Ya se conocen los resultados de las elecciones generales en España. No se alejan demasiado de lo previsto por las encuestas, aunque el revolcón del PP ha superado los cálculos más pesimistas. Acabado el recuento, ha llegado la hora de ponerse manos a la obra desde el gobierno o
la oposición. Y crecer en una nueva mentalidad: el talento y el compromiso
–vengan de donde vengan– tienen que ponerse al servicio del bien común. No estamos para desperdiciar capital humano. No tiene ningún sentido aplicar los recursos a guerras partidistas o intestinas. Los
ciudadanos estamos bastante hartos de que se malgasten o se cometan crasos
errores “en nuestro nombre”. Las campañas electorales son un supermercado de
promesas. Todos percibimos que, en la mayoría de los casos, se trata de un
género literario, una manera retórica de encandilar al electorado a sabiendas
de que lo que se promete es muy improbable o redondamente irrealizable. Los
votantes cada vez picamos menos en esos anzuelos. No toleramos que nos tomen
por tontos o que quienes han hecho de la corrupción un estilo sigan prometiendo
honradez y transparencia. Este tipo de cosas no se prometen en los mítines, se
ganan a base de hechos. Pedimos sensatez, colaboración y altura de miras.
Escribo estas
notas en el aeropuerto Silvio Pettirossi de Asunción. Mi vuelo para Santiago de
Chile sale dentro de hora y media. Atrás quedan cinco hermosos días pasados en
Paraguay, tanto en la zona urbana de Lambaré como en la rural de Yhú. He
disfrutado de un paisaje verde, feraz, seductor. Y de una temperatura
agradable, moderada por las repetidas lluvias.

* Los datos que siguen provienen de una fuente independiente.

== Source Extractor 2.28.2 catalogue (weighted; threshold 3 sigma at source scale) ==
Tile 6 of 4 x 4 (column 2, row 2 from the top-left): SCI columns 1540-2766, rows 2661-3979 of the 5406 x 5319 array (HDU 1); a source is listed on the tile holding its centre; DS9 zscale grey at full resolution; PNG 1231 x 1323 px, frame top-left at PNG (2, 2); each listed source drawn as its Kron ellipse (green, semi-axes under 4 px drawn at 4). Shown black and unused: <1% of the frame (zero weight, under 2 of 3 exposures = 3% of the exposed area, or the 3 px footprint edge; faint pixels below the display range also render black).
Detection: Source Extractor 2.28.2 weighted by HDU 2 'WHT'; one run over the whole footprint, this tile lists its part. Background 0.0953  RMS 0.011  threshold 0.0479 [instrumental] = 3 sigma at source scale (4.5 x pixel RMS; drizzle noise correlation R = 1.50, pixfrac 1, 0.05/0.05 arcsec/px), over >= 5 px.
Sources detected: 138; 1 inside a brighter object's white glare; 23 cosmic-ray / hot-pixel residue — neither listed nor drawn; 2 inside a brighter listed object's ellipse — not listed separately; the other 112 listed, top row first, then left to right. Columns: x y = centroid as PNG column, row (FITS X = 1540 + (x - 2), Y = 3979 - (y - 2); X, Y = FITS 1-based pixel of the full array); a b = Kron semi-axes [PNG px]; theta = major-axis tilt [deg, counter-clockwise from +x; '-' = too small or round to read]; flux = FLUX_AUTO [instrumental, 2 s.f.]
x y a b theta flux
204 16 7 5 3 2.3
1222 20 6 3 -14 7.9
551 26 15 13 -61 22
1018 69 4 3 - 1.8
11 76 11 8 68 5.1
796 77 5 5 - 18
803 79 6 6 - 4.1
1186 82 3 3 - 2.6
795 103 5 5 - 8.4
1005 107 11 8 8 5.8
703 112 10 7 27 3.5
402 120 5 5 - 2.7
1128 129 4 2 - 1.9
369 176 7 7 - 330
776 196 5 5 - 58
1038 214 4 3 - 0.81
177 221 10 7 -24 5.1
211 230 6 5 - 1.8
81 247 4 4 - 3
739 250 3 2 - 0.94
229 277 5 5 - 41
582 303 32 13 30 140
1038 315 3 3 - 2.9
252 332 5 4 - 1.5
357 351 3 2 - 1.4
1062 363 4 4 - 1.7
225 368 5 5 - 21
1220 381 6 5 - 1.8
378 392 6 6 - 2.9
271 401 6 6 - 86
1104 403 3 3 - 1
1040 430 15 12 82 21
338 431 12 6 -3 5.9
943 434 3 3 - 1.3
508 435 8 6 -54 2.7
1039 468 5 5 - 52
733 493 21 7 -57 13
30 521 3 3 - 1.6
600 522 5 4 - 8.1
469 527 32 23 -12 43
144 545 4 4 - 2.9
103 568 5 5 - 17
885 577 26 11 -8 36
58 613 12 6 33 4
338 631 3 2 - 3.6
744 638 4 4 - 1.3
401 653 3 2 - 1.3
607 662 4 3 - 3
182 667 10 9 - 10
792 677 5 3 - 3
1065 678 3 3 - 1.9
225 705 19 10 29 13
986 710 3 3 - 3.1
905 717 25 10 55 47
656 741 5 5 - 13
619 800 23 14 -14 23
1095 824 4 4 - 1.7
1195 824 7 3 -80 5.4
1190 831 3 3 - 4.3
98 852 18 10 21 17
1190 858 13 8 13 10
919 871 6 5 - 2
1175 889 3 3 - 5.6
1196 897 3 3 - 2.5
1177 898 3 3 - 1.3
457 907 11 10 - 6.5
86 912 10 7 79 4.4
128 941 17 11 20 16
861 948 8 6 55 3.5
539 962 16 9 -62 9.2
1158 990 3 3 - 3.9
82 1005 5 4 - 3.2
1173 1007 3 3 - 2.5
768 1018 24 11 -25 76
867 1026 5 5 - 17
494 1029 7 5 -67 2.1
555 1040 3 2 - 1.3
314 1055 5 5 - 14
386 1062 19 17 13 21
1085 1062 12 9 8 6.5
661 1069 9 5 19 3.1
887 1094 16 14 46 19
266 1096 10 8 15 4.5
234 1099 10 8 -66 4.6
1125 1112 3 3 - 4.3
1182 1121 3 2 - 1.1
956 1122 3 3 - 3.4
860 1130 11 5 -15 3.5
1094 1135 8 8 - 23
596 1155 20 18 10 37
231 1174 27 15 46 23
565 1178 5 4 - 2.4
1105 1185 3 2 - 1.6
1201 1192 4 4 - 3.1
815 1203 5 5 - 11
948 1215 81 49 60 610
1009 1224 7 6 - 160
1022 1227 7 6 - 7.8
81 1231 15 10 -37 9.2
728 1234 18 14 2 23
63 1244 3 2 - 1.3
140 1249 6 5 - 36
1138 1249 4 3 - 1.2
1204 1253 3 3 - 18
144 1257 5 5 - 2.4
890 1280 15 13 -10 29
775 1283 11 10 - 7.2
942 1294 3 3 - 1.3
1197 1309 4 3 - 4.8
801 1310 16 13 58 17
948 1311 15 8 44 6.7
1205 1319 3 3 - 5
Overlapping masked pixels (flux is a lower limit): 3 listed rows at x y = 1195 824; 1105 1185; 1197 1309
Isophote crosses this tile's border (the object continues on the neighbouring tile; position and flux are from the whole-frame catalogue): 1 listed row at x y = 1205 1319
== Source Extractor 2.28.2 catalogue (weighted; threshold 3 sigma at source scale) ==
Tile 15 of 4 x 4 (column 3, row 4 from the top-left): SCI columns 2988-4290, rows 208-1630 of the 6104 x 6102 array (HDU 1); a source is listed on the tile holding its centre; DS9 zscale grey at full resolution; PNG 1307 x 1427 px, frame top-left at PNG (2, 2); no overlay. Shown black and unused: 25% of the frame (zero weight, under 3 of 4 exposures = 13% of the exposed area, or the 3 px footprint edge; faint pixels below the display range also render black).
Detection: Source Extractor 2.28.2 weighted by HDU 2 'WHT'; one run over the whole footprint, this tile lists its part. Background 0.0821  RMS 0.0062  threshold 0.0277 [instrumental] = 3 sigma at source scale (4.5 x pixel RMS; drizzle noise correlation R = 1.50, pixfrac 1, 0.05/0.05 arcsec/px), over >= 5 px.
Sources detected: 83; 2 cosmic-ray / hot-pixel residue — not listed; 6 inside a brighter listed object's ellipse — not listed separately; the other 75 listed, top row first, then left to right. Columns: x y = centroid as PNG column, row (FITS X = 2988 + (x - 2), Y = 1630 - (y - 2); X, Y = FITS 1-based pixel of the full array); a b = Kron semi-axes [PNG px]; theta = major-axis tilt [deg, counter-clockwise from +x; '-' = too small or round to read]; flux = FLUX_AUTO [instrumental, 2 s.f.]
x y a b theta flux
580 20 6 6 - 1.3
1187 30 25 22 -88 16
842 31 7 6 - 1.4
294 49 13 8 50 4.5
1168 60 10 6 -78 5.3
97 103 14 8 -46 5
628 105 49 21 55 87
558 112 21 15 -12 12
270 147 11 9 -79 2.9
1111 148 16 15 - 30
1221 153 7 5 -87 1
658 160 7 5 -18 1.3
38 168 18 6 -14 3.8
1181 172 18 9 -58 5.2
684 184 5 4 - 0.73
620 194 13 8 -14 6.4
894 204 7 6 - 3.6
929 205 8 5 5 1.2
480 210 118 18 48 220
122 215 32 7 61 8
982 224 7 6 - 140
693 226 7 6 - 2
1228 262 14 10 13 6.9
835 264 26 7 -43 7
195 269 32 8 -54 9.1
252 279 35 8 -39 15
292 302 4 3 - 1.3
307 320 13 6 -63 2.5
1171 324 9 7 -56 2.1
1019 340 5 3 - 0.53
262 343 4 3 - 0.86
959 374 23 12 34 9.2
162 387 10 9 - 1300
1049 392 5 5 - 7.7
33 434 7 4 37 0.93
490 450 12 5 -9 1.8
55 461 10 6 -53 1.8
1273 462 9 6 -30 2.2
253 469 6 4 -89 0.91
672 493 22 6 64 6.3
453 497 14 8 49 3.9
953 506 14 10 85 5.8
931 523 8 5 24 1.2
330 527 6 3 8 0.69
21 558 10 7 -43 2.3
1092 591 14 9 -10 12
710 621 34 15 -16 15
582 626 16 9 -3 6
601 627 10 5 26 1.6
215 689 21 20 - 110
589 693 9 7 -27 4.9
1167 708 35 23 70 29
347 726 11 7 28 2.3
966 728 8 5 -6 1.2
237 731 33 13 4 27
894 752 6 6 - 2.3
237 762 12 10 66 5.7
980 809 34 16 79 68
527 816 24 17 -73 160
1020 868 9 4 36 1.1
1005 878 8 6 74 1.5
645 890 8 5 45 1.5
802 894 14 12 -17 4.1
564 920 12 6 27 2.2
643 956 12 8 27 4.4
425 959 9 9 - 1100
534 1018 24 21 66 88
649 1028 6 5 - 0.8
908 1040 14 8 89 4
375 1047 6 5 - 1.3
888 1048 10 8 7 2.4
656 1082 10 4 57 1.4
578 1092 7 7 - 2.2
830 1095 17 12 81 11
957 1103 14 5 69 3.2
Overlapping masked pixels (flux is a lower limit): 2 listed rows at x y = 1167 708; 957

Pero lo que más me ha gustado ha
sido el carácter amable de la gente y su profunda, contagiosa religiosidad.
Ayer, Domingo de la Divina Misericordia, celebré dos misas con un intervalo de
doce horas entre ellas. La primera a las 8 de la mañana en la aldea
–“comunidad”, llaman aquí– de Vaquería. Tras una procesión por los alrededores
de la iglesia con la pintura del Jesús de la Misericordia, tuvimos la
celebración. El templo estaba abarrotado. A pesar de que añadieron bancos,
había bastantes personas de pie: niños, jóvenes, adultos y ancianos. Lo mismo
sucedió en la misa vespertina celebrada a las 8 de la tarde en la parroquia de
san Juan Bautista de Lambaré. Habría unas 450 personas. Me gustó la presencia
de laicos responsables de las moniciones, lecturas, cantos y demás servicios
litúrgicos. Todo funcionó con la suavidad y el ritmo de lo que constituye un
hábito.
Sin Eucaristía no
hay comunidad. Y sin comunidad no es posible reconocer a Jesús como el
Viviente. Creo que son dos mensajes claros proclamados en el Evangelio de ayer.
Por eso, me produce una inmensa tristeza seguir escuchando a algunas personas
que se consideran creyentes que la Eucaristía es un rito insignificante, que ya
no dice nada en la cultura secular y que “lo importante es ser buenas
personas”. Cada vez que escucho este tipo de discursos me pregunto de dónde han
brotado y a qué responden. Desde luego, no provienen ni de la Escritura ni de
la bimilenaria Tradición de la Iglesia. Quizás de un planeamiento que se abrió
pasó en los años 60 y que oponía culto y profecía, celebración y compromiso.
Quien así procedía asimilaba la Eucaristía a los viejos cultos
veterotestamentarios contra los cuales tronaron algunos profetas. Pero la
Eucaristía cristiana no tiene nada (o muy poco) que ver con eso, por más que a
veces la hayamos desfigurado. La Eucaristía es memoria viva de Jesús,
acontecimiento eclesiogenético, si se me permite este concepto esdrújulo. ¿Cómo
vamos a encontrarnos con el Resucitado si nos alejamos de su comunidad y del
sacramento que “hace” a la comunidad?